Urticating hairs are usually kicked off the abdomen by the tarantula, but it is noteworthy that some may simply rub the abdomen against the target, which is typical of those in the Avicularia genera. These fine hairs are barbed and designed to irritate. They can be lethal to small animals such as rodents. Some people are extremely sensitive to these hairs, and develop serious itching and rashes at the site. Exposure of the eyes and respiratory system to urticating hairs should be strictly avoided. Species with urticating hairs can kick these hairs off, flicking them into the air at a target using their back pairs of legs. Urticating hairs do not grow back, but are replaced with each molt.

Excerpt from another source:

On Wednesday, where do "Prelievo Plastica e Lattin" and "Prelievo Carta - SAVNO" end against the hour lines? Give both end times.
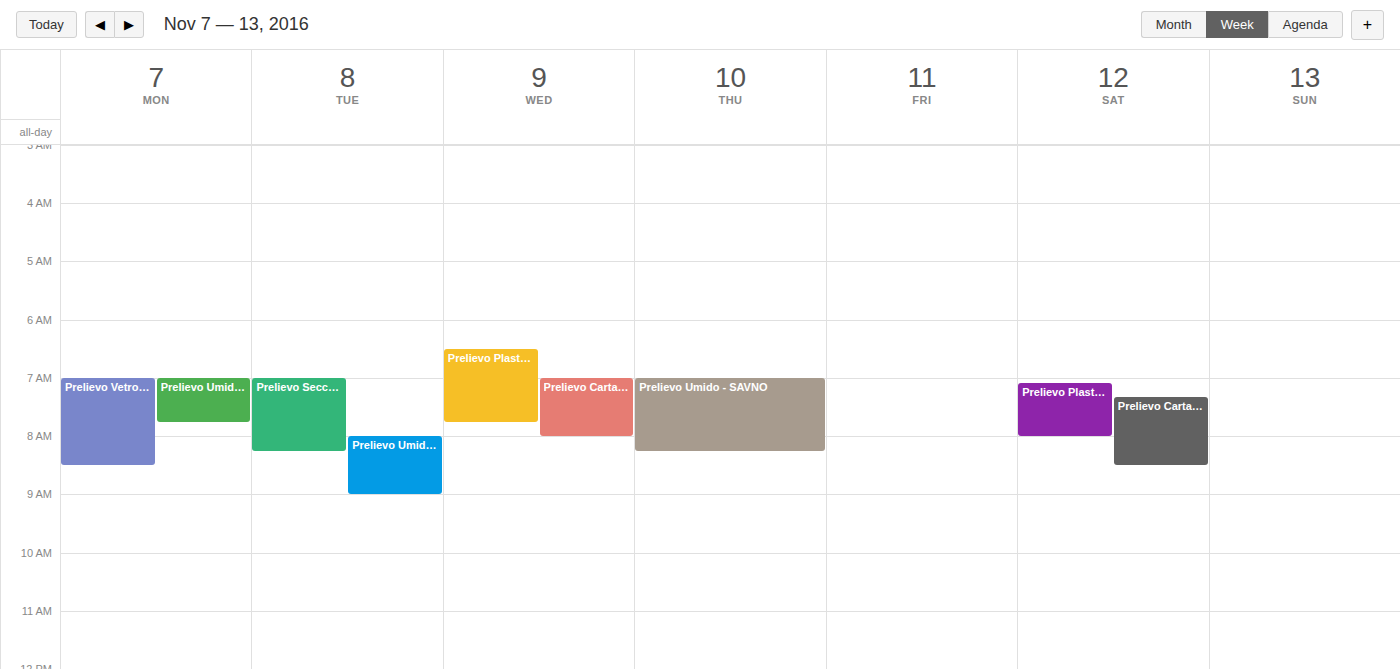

This species is sometimes called the Guyana pinktoe, Common pinktoe or South American pinktoe as it is frequently harvested from those areas and has pink feet pads. The pinktoe tarantula was originally known as the “bird eating” spider. In fact the genus name “avicularia” means “small bird” in Latin. When Karl Von Linne (aka Carolus Linnaeus) was attempting to name virtually every animal on the Earth, this tarantula was the first identified.
These types of tarantulas are very docile, albeit nervous and jumpy, and are frequently kept as pets. Being an arboreal species, they require a relatively tall habitat with plenty of climbing space. 10 gallons is sufficient space as long as height is provided. 2-3 inches of peat moss or soil can be used for substrate, and branches and live plants/vines should be provided for climbing. They require a lot of moisture, along with ample ventilation which prevents molds from developing.
The word “tarantula” has been applied to several very different kinds of spider. The spider originally bearing that name is one of the wolf spiders, Lycosa tarantula, found in the region surrounding the southern Italian town of Taranto. Compared to new-world tarantulas, wolf spiders are not particularly large or hairy.
New-world tarantulas—those indigenous to the Americas—have bites that generally pose little threat to humans (other than causing localized pain).
Tarantulas are considered a delicacy in certain cultures (e.g., Cambodia). They are usually roasted over an open fire to remove the hair and then eaten.
There is a belief that they may be the reason behind rumors of “flying spiders” in the rainforests they are native to, as they are quite adept at jumping. Their legs, however, prevent them from gaining much height in making a jump.
Jacksonville Zoo History:
Pink-toed tarantulas first arrived in the Jacksonville Zoo animal collection in 2010.